Britain's remaining final salary pension schemes will be extinguished within a decade, leading experts warned today.
Increased costs and regulators taking a tougher line are to blame for putting pressure on pension trustees and corporates, meaning they have no choice but to close retirement pots to future accrual.
Jon Hatchett, head of corporate consulting at actuarial firm Hymans Robertson, said the high profile corporate woes of BHS and Tata Steel has led to the Pensions Regulator (TPR) taking a "tougher line".
"The upshot is companies will be under greater pressure from trustees, with the backing of the regulator, to pay more cash towards deficits," he said.
Hymans Robertson said just over half (55 per cent) of FTSE 350 firm have already shut their defined benefit schemes. By 2027 the remain funds open to accrual are likely to be shut off altogether, the firm said.
The regulator’s messaging is bang on for situations where affordability is stretched and covenant risk is high. In these circumstances getting the cash in while you can makes sense.

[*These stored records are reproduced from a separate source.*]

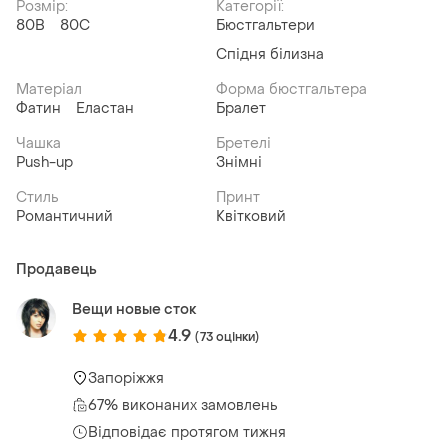
Розмір:
Категорії:
80B
80C
Бюстгальтери
Спідня білизна
Матеріал
Форма бюстгальтера
Фатин
Еластан
Бралет
Чашка
Бретелі
Push-up
Знімні
Стиль
Принт
Романтичний
Квітковий
Продавець
Вещи новые сток
4.9
(73 оцінки)
Запоріжжя
67% виконаних замовлень
Відповідає протягом тижня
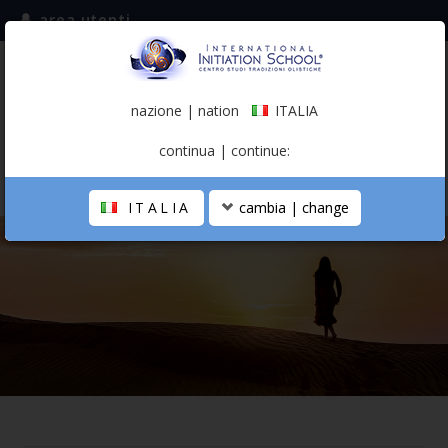
area utenti
iscriviti alla mailing list
ITALIA
(italiano)
nazione | nation
ITALIA
0,00 €
continua | continue:
ITALIA
cambia | change
LA SCUOLA
PERCORSO PERSONALE
PROFESSIONISTA OLISTICO
CALENDARIO
CONTATTI
SHOP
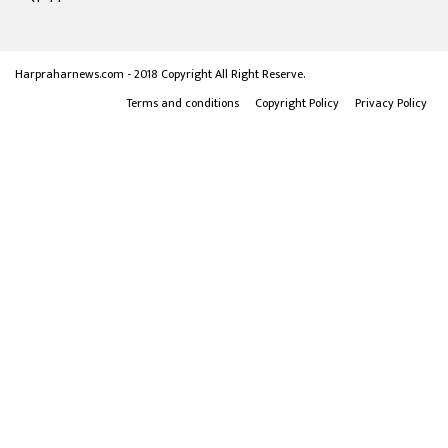
Harpraharnews.com - 2018 Copyright All Right Reserve.
Terms and conditions
Copyright Policy
Privacy Policy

But only five per cent of schemes are in this position.
"The only companies that will be clear of the requirement for more cash are those that have hedged most of their inflation or yield risk, and that are therefore still on track or those where affordability is genuinely stretched."
The TPR agreed it was getting tougher but this was part of changes that also included being clearer and quicker "to protect workplace pensions".
A spokesperson for the watchdog said:
We will intervene where we believe occupational defined benefit schemes are not being treated fairly by employers.